[Passage shown]

  1. Exactly. One player with the virus shuts down the entire league. Try to reopen the league after a brief shut down and then another player gets the virus, and then it’s shut down again. There will not be a season. In fact, there may not be a season until an effective vaccine is made which could take 2 years. People need to start adapting to this new lifestyle. It’s not going away anytime soon. You may not like hearing that but it’s the truth. This virus is worse than initially thought because the Chinese government lied to the world about its severity to protect their country from a panic that would have led to food shortages. They welded people shut into their homes. Look it up. Healthy people with active lifestyles are dying from this. It has such a widespread and unpredictable set of symptoms that you cannot take it lightly. The last business to go back to work will be the sporting business. Gonna be a long time before we see a sport. Oh well.

    Ironic, the best way a season could go as planned is to have all the players get the virus and establish immunity (if you can get immunity). That is, if they survive. Otherwise, hope a vaccine is made and/or that current drugs on the market can prove clinical effect.

    I was on the “oh big deal we all get sick” train just a week ago but hearing survivors talk about not being able to breath got my attention.

  2. I’m struggling to see how they fit in a full season, even a half one (no crowds) is looking iffy.

[Prompt 1] Reproduce the part of the comments on the virus and the sports season starting at "Ironic, the best" and ending at "is looking iffy.", word for word.
[Prompt 2] Write the next part of the comments on the virus and the sports season, picking up after their last sentence.

[Dataset extract]
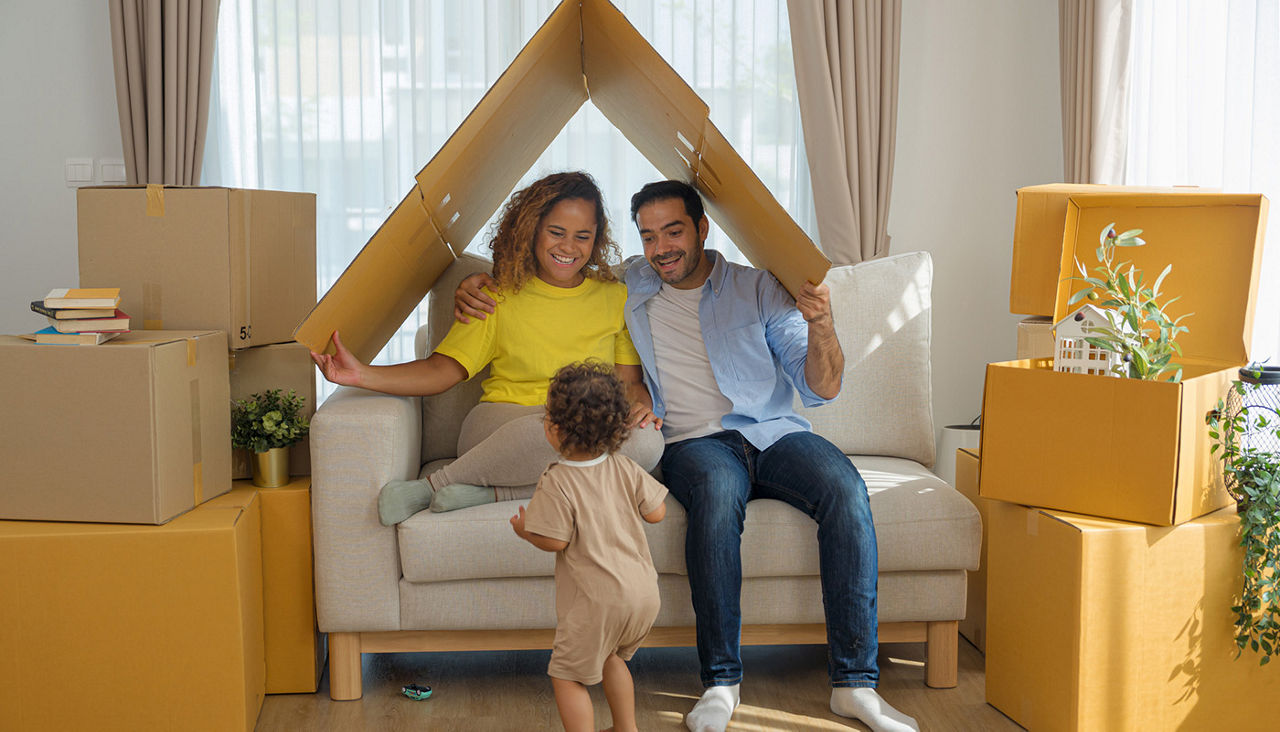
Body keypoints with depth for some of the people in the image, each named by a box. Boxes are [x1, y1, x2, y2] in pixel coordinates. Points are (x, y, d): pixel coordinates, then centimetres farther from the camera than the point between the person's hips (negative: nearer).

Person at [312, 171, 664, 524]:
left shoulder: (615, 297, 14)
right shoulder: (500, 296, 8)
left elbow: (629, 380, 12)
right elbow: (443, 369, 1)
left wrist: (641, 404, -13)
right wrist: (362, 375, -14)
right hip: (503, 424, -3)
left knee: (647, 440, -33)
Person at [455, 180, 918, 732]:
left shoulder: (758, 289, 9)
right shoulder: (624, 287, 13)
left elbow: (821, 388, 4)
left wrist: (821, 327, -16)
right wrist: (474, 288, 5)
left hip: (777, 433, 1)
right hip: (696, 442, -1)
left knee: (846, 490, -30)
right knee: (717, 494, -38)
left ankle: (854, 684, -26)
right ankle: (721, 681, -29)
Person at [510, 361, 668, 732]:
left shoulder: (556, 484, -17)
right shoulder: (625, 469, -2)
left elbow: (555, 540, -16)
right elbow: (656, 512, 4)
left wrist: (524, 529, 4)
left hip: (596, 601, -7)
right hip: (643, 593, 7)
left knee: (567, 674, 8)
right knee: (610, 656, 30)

[Answer area 1]
Ironic, the best way a season could go as planned is to have all the players get the virus and establish immunity (if you can get immunity). That is, if they survive. Otherwise, hope a vaccine is made and/or that current drugs on the market can prove clinical effect.

    I was on the “oh big deal we all get sick” train just a week ago but hearing survivors talk about not being able to breath got my attention.

  2. I’m struggling to see how they fit in a full season, even a half one (no crowds) is looking iffy.

[Answer area 2]
  3. Florio does…see the forest through the trees….”Then there’s the issue of having fans in attendance. Can that really happen without a vaccine? Probably not.”
    A vaccine is our only real effective hope/option to get people back into the stands again.To think otherwise is only a pipedream.

  4. Cowboys sent our ticket invoices out like always.

    Maybe they play all those games?

    I expect a full refund for any unplayed games.

  5. Need to fire Sills. The flu is a communicable virus. We don’t go to these measures for that type of virus. As long as the therapeutic trials continue and monitoring this country needs to move forward.

  6. Playing games without fans is more realistic. Everyone part of the team and organization gets tested 48 hours prior to the game, then is quarantined until game time, then tested again. If anyone turns up positive you would have to cancel the game and try to reschedule later.

  7. Everybody needs to see what has happened in such a short time. If you look at it from the time we banned travel to/from China or when the WHO declared it a pandemic, we are talking about 1-2 months. So, we have testing kits available. The NFL needs to invest in several. Then we find out an existing drug has positive effects on the virus. And there is no reason why they can’t play to empty stadiums. Eerie, yes. Increase the broadcasting revenues to offset lost game day revenues.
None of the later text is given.